GRIZ BEAR COMMENTS: Could medical billing be a bit less than honest?

Wednesday, May 23, 2012

— Even though I've been, for the most part, healthy and with little need of doctors and medical facilities, I've had occasion to become a regular at my doctor's office for the last several years; and this year included a bigger surgery than the ones I've had because of recurring skin cancer. And that, I must say, was an eye-opener in a number of ways.

Probably because my mind thinks I can still lift a truck when my body says, "No, you can't," I had hernia repair surgery a little more than a month ago.Though all went well and I'm pretty much back to my old self, the hospital bill and insurance statement still baffle me.

Though I was concerned that the hospital required part of my co-pay up front, even before I knew what my co-pay would be or if I would have any amount not covered by insurance, the real surprise came when I received (apparently by accident) a hospital bill prior to insurance payment and saw that the hospital bill for my out-patient surgery was almost $19,000. When I learned my insurance was paying about $2,000, I became concerned about my indebtedness; that is, until I learned that the agreement between my insurance company and the hospital required the hospital to write off more than $16,000 of the bill. Yes, Istill owed the hospital several hundred dollars, but at least not thousands.

What the billing and insurance payment made me wonder was: Who is the loser in such situations? If the hospital really had costs near $19,000 for hernia-repair surgeries, it was taking a big loss dealing with insured patients. If the actual cost was closer to what my insurance and I are paying, what about those folks who have no insurance and no insurance discount and end up stuck with an astronomical bill for a procedure which actually costs about 20 percent of the billed amount?

According to my way of thinking, someone is taking it in the shorts and getting ripped off big-time.

My insurance agent didn't tell me this, but a friend who sells insurance for another company explained that insurance companies pretty much require hospitals and medical facilities to give them huge discounts (much closer to actual costs) and charge others without insurance a much higher rate as an incentive for people to buy insurance. If this is right, it's the self-insured and uninsured who end up with a bill which they may or may not be able to pay. I suppose those who can afford to pay four or five times the actual costs are paying for the procedures done for those who cannot or do not pay their bills.

This, of course, raises another question. What if I had no insurance and could not pay a huge down payment up front? Would I have been turned away? Even with insurance paying 80 percent of an upcoming skin-cancer surgery, the surgeon would have canceled my surgery if I could not come up with the $400 or $500 co-payby the surgery date. At the same time, dermatologists say that skin cancer, if not dealt with in a timely fashion, can be life-threatening.

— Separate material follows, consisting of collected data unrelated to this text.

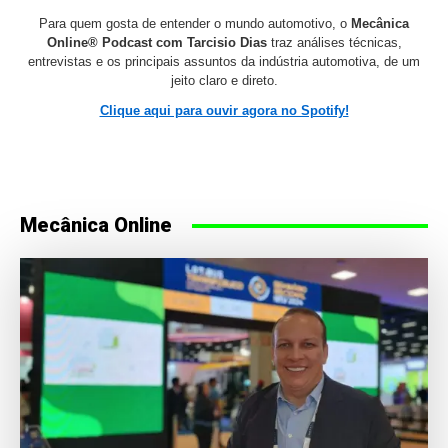
Para quem gosta de entender o mundo automotivo, o
Mecânica
Online® Podcast com Tarcisio Dias
traz análises técnicas,
entrevistas e os principais assuntos da indústria automotiva, de um
jeito claro e direto.
Clique aqui para ouvir agora no Spotify!
Mecânica Online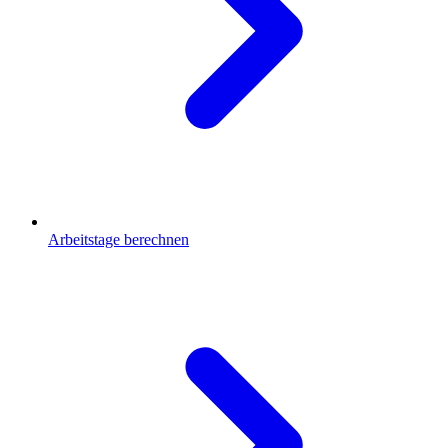
Arbeitstage berechnen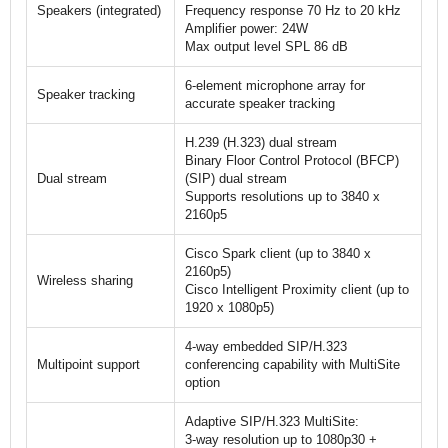
Speakers (integrated)
Frequency response 70 Hz to 20 kHz
Amplifier power: 24W
Max output level SPL 86 dB
6-element microphone array for
Speaker tracking
accurate speaker tracking
H.239 (H.323) dual stream
Binary Floor Control Protocol (BFCP)
Dual stream
(SIP) dual stream
Supports resolutions up to 3840 x
2160p5
Cisco Spark client (up to 3840 x
2160p5)
Wireless sharing
Cisco Intelligent Proximity client (up to
1920 x 1080p5)
4-way embedded SIP/H.323
Multipoint support
conferencing capability with MultiSite
option
Adaptive SIP/H.323 MultiSite:
3-way resolution up to 1080p30 +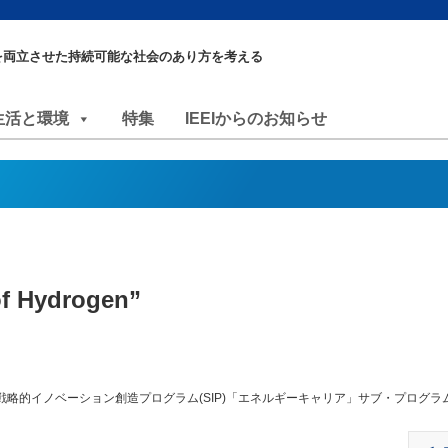
を両立させた持続可能な社会のあり方を考える
生活と環境
特集
IEEIからのお知らせ
 Hydrogen”
略的イノベーション創造プログラム(SIP)「エネルギーキャリア」サブ・プログラ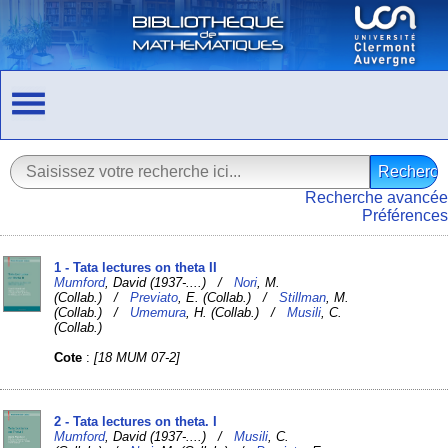
Recherche avancée
Préférences
1 - Tata lectures on theta II
Mumford
, David (1937-....) /
Nori
, M.
(Collab.) /
Previato
, E. (Collab.) /
Stillman
, M.
(Collab.) /
Umemura
, H. (Collab.) /
Musili
, C.
(Collab.)
Cote
:
[18 MUM 07-2]
2 - Tata lectures on theta. I
Mumford
, David (1937-....) /
Musili
, C.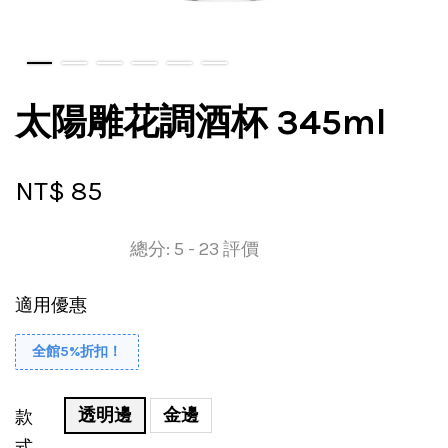
太陽雕花調酒杯 345ml
NT$ 85
總分:
5
-
23
評價
適用優惠
全館5%折扣！
透明邊
金邊
款
式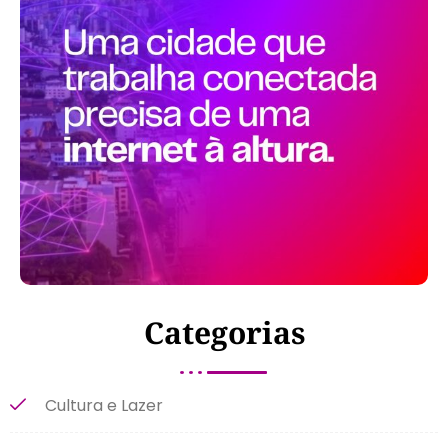
Categorias
Cultura e Lazer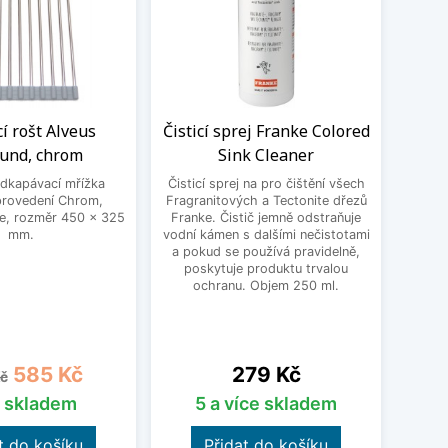
í rošt Alveus
Čisticí sprej Franke Colored
R
ound, chrom
Sink Cleaner
Al
odkapávací mřížka
Čisticí sprej na pro čištění všech
Rol
provedení Chrom,
Fragranitových a Tectonite dřezů
Alveu
e, rozměr 450 x 325
Franke. Čistič jemně odstraňuje
gumov
mm.
vodní kámen s dalšími nečistotami
a pokud se používá pravidelně,
poskytuje produktu trvalou
ochranu. Objem 250 ml.
á cena
Cena
Cena
585 Kč
279 Kč
č
s skladem
5 a více skladem
t do košíku
Přidat do košíku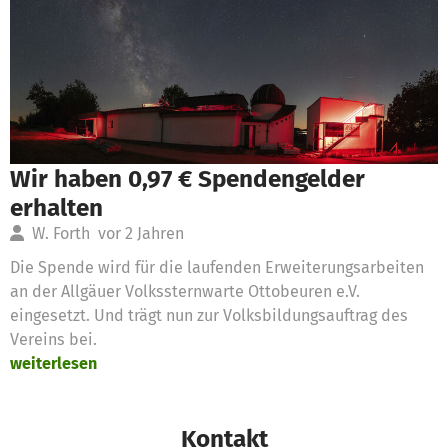
Wir haben 0,97 € Spendengelder
erhalten
W. Forth
vor 2 Jahren
Die Spende wird für die laufenden Erweiterungsarbeiten
an der Allgäuer Volkssternwarte Ottobeuren e.V.
eingesetzt. Und trägt nun zur Volksbildungsauftrag des
Vereins bei.
weiterlesen
Kontakt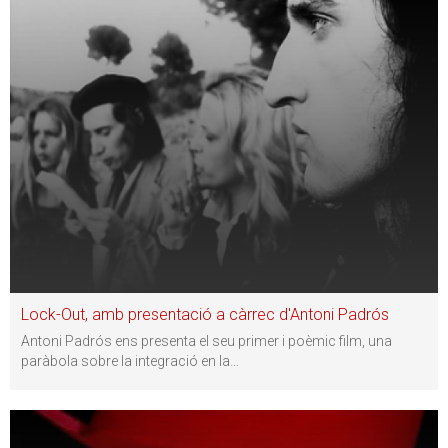
Lock-Out, amb presentació a càrrec d'Antoni Padrós
Antoni Padrós ens presenta el seu primer i poèmic film, una
paràbola sobre la integració en la
…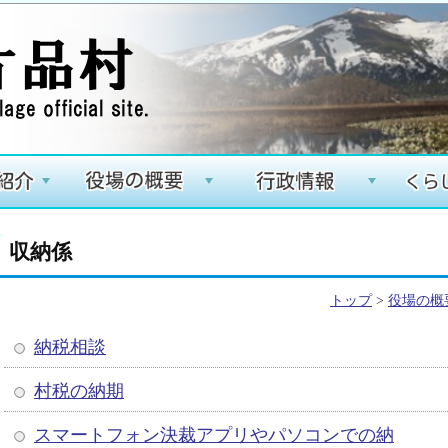
+
+
+
収納係
トップ
>
役場の概
納税相談
村税の納期
スマートフォン決裁アプリやパソコンでの納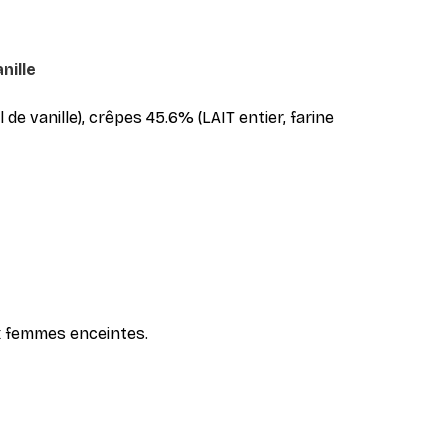
nille
 de vanille), crêpes 45.6% (LAIT entier, farine
ux femmes enceintes.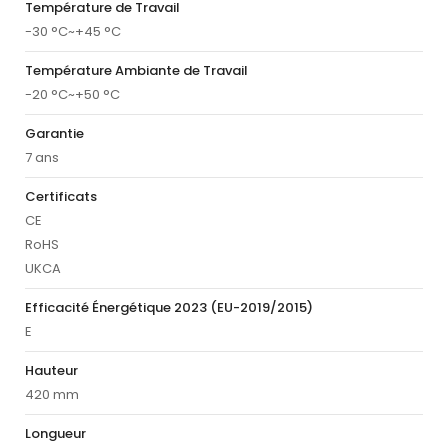
Température de Travail
-30 °C~+45 °C
Température Ambiante de Travail
-20 °C~+50 °C
Garantie
7 ans
Certificats
CE
RoHS
UKCA
Efficacité Énergétique 2023 (EU-2019/2015)
E
Hauteur
420 mm
Longueur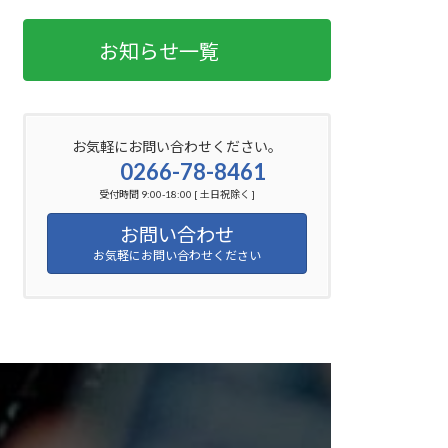
お知らせ一覧
お気軽にお問い合わせください。
0266-78-8461
受付時間 9:00-18:00 [ 土日祝除く ]
お問い合わせ
お気軽にお問い合わせください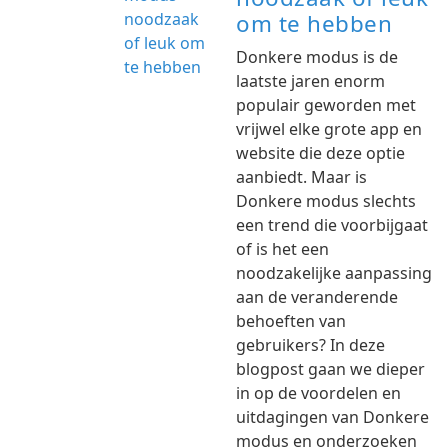
om te hebben
Donkere modus is de
laatste jaren enorm
populair geworden met
vrijwel elke grote app en
website die deze optie
aanbiedt. Maar is
Donkere modus slechts
een trend die voorbijgaat
of is het een
noodzakelijke aanpassing
aan de veranderende
behoeften van
gebruikers? In deze
blogpost gaan we dieper
in op de voordelen en
uitdagingen van Donkere
modus en onderzoeken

One time I did put off having a spot of cancer checked and removed, and the result was the loss of a lot more tissue because it spread during my delay and was harder to cut out.

This makes me curious. What about those with conditions of a more immediate threat to life? Do doctors and hospitals deny treatment to those in need of heart by-pass surgeries if they have no insurance and cannot afford to pay all or part up front? What about other cancer treatments or medicines for diseases which slowly kill? Do patients have to wait for treatment until they can afford to pay?

Before anyone thinks I am writing in favor of socialized health care, I'll mention the fact that many die awaiting their turn for surgeries and procedures in countries with such systems.

In the U.S., it could be that people die because they can't afford medical care. In socialist countries, they don’t have to pay for medical care but may die waiting for it.

What the solution to this dilemma is I don't know, but I'm interested in hearing suggestions.

One thing of which I have become convinced is that the cost for medical care is far greater than it should be; and a lot of fraud, whether legal or illegal, is going on. That certainly can't be helping the situation any.

And it appears to me, too, that as a result, we're all taking it in the shorts!